Since you're such a wonderful commentator on all things political, how did you not realise she was in breach of being a member? They're allowed just five "business interests"

G Laird said...

Dear Anon

"Since you're such a wonderful commentator on all things political, how did you not realise she was in breach of being a member?"

I am not on the staff of Westminster!

"They're allowed just five "business interests".

No shit, have to remember that when I am made a peer!

George

Awaiting the Restoration said...

There was a time when Britain could boast great politicians: J.S. Mill (regarded as one of the world’s great political philosophers), Edmund Burke (similarly highly regarded), radicals like William Cobbett, PMs such as Pitts Elder and Younger, Canning, Peel, Palmerston, Salisbury, etc. Apart from Churchill, who have we had since that compares to such political titans?

Why did we get such capable politicians in the 18th and 19th Centuries? Why have they declined since? Since, in fact, we started paying them salaries in 1911? There is obviously more than one factor (such as the values of the society in which they were raised) but how a political calling has been transformed from a service to one’s country to an opportunity to dip one’s snout into the taxpayers’ trough must be seriously considered. Being unsalaried, MPs needed actual talent: to make money (as ex-Sergeant-Major Cobbett did, financing himself through his writing) or to convince a patron that they were worthy of their support (as Burke convinced Lord Verney and William Hamilton), or to have made their fortune before entering politics (such as successful naval officers, rich from prizes, like Sir Edward Pellew)—no complacently voting themselves pay rises at the taxpayers’ expense for them.

MPs once generally saw their job as simply steering Plato’s ‘Ship of State’ safely, taking in a reef here, setting full sail there, battening down the hatches and seeking safe harbour when necessary—not to be forever shouting ‘Look at me!’ while trying to rebuild the entire ship from the keel up, as our MPs do now, seeking headlines for their latest whim to radically restructure our country. For many, being an MP was part-time (and being unpaid, the public little minded them taking long holidays or concentrating on their businesses), with MPs such as John Norris, who combined representing Rye (1708–22, 1734–49) and Portsmouth (1722–34) with a Royal Naval career, commanding operational cruises to the Baltic; and Admiral Thomas Cochrane (the inspiration for C.S. Forester’s Hornblower and Patrick O’Brien’s Jack Aubrey—and Scottish to boot) who led daring expeditions against Bonaparte’s forces in the Med while representing Westminster constituency (1807–18). Now, our MPs constantly try to justify their jobs and ‘be seen to do something’, perpetually passing new laws and regulations to nag us with.

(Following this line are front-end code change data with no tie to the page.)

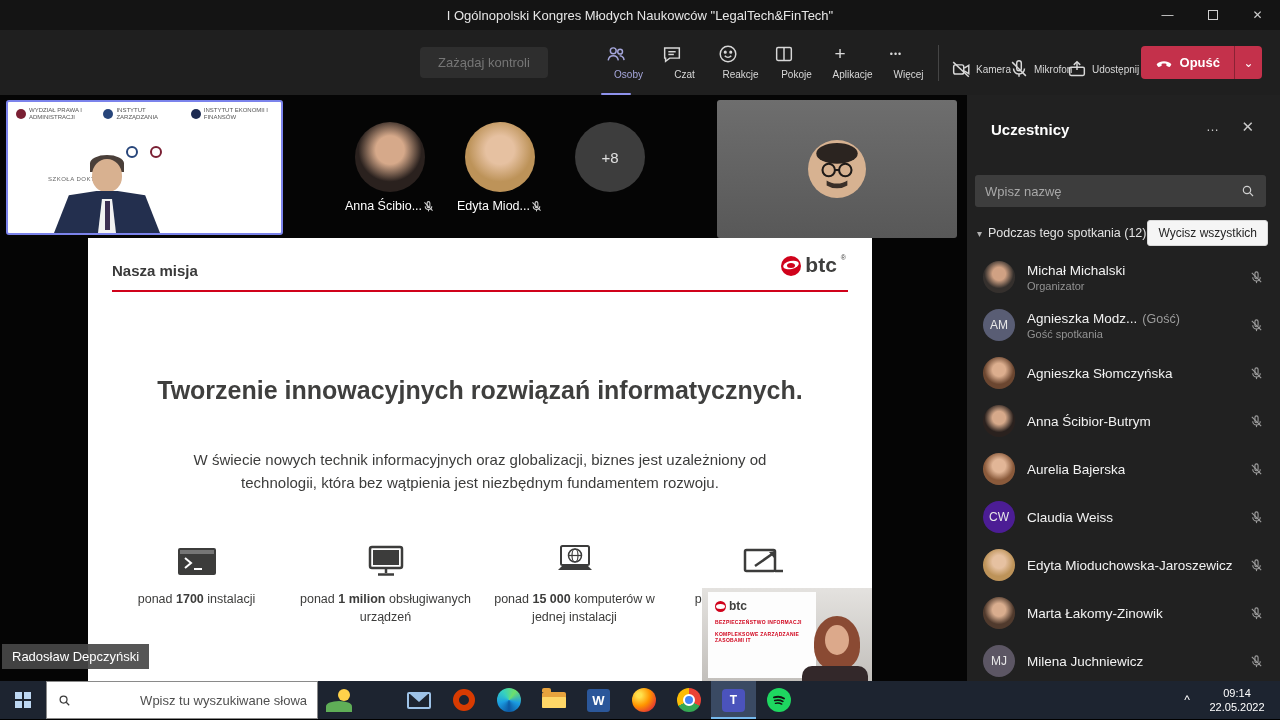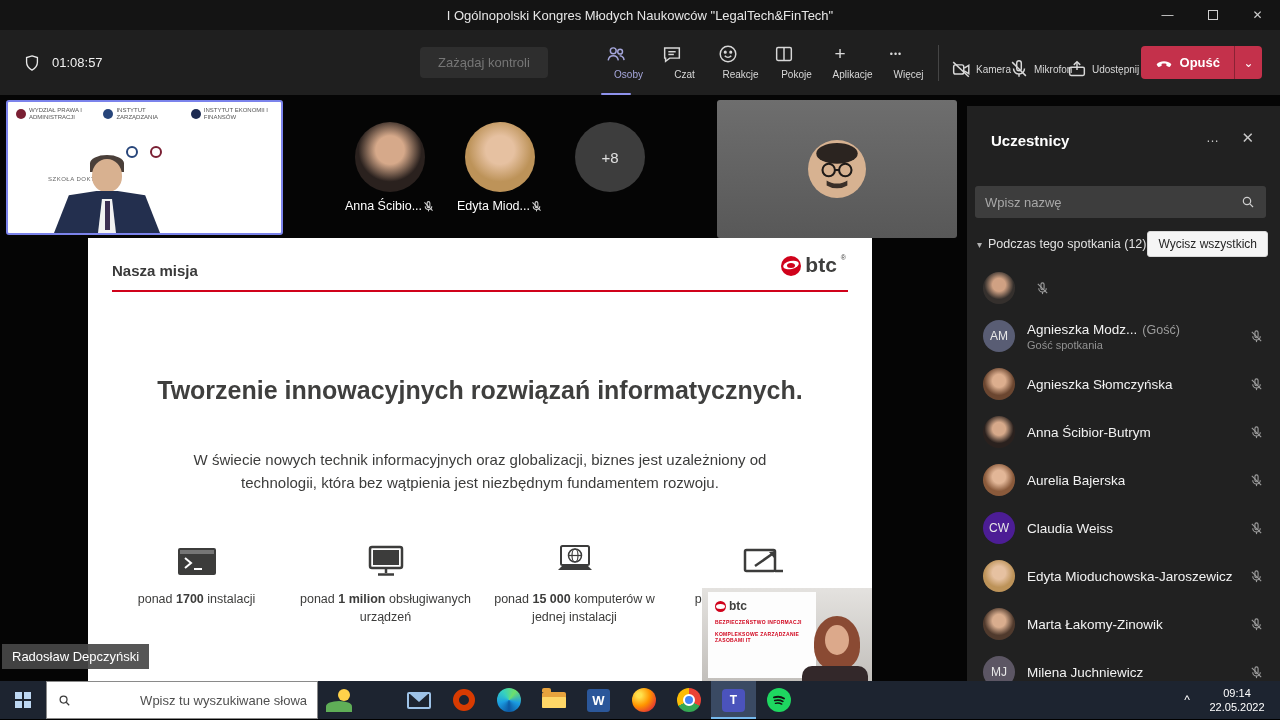--- a/index.html
+++ b/index.html
@@ -202,14 +202,6 @@
   </div>
 
   <div class="toolbar">
-    <div class="tb-left">
-      <span style="display:flex">
-        <svg width="20" height="20" viewBox="0 0 24 24" fill="none" stroke="#e8e8e8" stroke-width="1.6">
-            <path d="M12 3.5l6.5 2v5.5c0 4.5-3 7.5-6.5 9.5-3.5-2-6.5-5-6.5-9.5V5.5z"></path>
-          </svg>
-      </span>
-      <span class="timer">01:08:57</span>
-    </div>
 
     <button class="req-btn">Zażądaj kontroli</button>
 

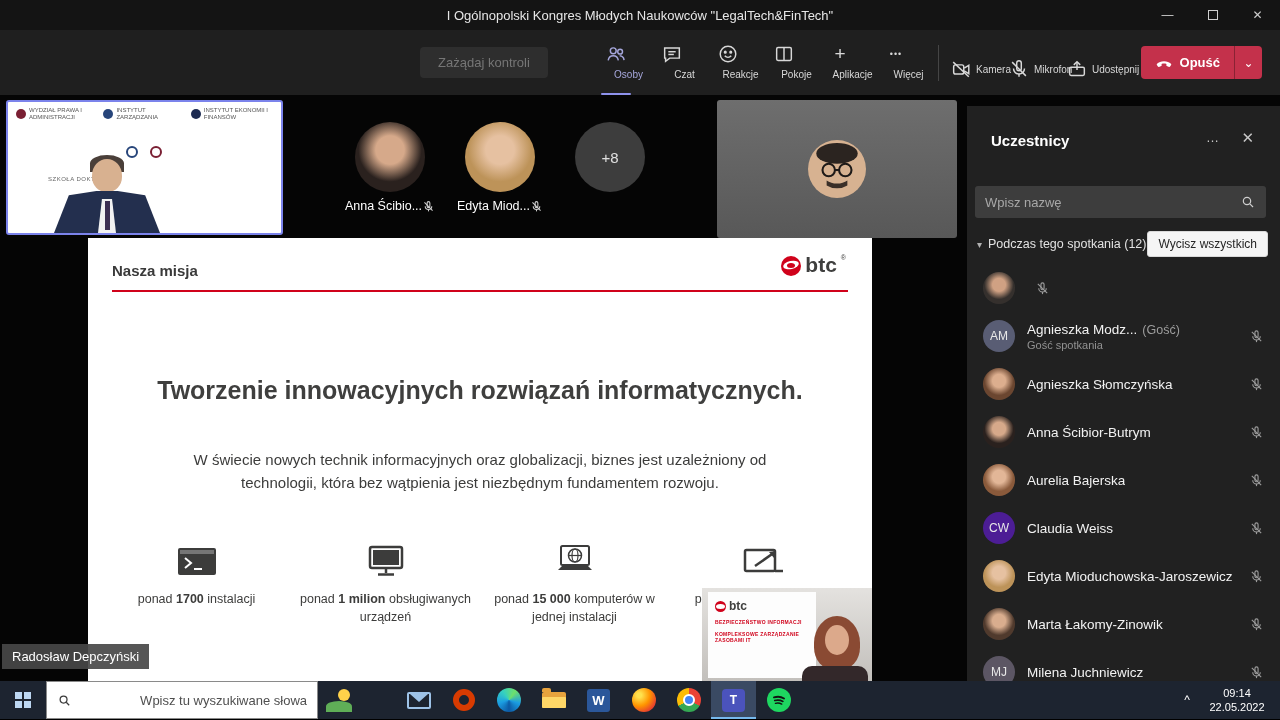--- a/index.html
+++ b/index.html
@@ -114,7 +114,7 @@
     font-size:13px; padding:5px 10px; }
 
   
-  .panel { position:absolute; top:106px; right:0; width:313px; bottom:38px; background:#212121; }
+  .panel { position:absolute; top:95px; right:0; width:313px; bottom:38px; background:#212121; }
   .panel-h { position:absolute; top:26px; left:24px; font-size:15px; font-weight:bold; color:#fff; }
   .panel-more { position:absolute; top:24px; right:60px; color:#c8c8c8; font-size:13px; letter-spacing:1px; }
   .panel-close { position:absolute; top:23px; right:26px; color:#c8c8c8; font-size:15px; }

MPs needn’t all be successful in business as Baroness Mone is. With internet crowd-funding, if but 50% of an MP’s voters gave a mere £1 a month to their local MP, our highest-paid politician would be George Howarth (Labour, Knowsley) who could be raking in £284,106 p/a (and possibly considerably more, if more than 50% of those who voted for him donated and/or donated more than £12 a year); while our lowest paid MP would be Angus MacNeil (SNP, Na h-Eileanan an Iar) with a still respectable £36,078 p.a. If your local MP is any use, why wouldn’t you be willing to give them a measly quid a month—just £12 a year? Although I suspect many MPs are elected only as the lesser of evils—people will chuck a vote in their direction but they’ll have to work harder to persuade a decent number to part with even a paltry £12 a year.

(As it would not only be demeaning for MPs to seek recourse to sites such as Patreon but would make them hostage to the idiosyncratic, ideologically-driven interpretation of rules that such companies have, HMG would need to set up a dedicated site and server for this.)

Few politicians will entertain this idea though, it being easier for them to treat us as cattle, to be milked dry.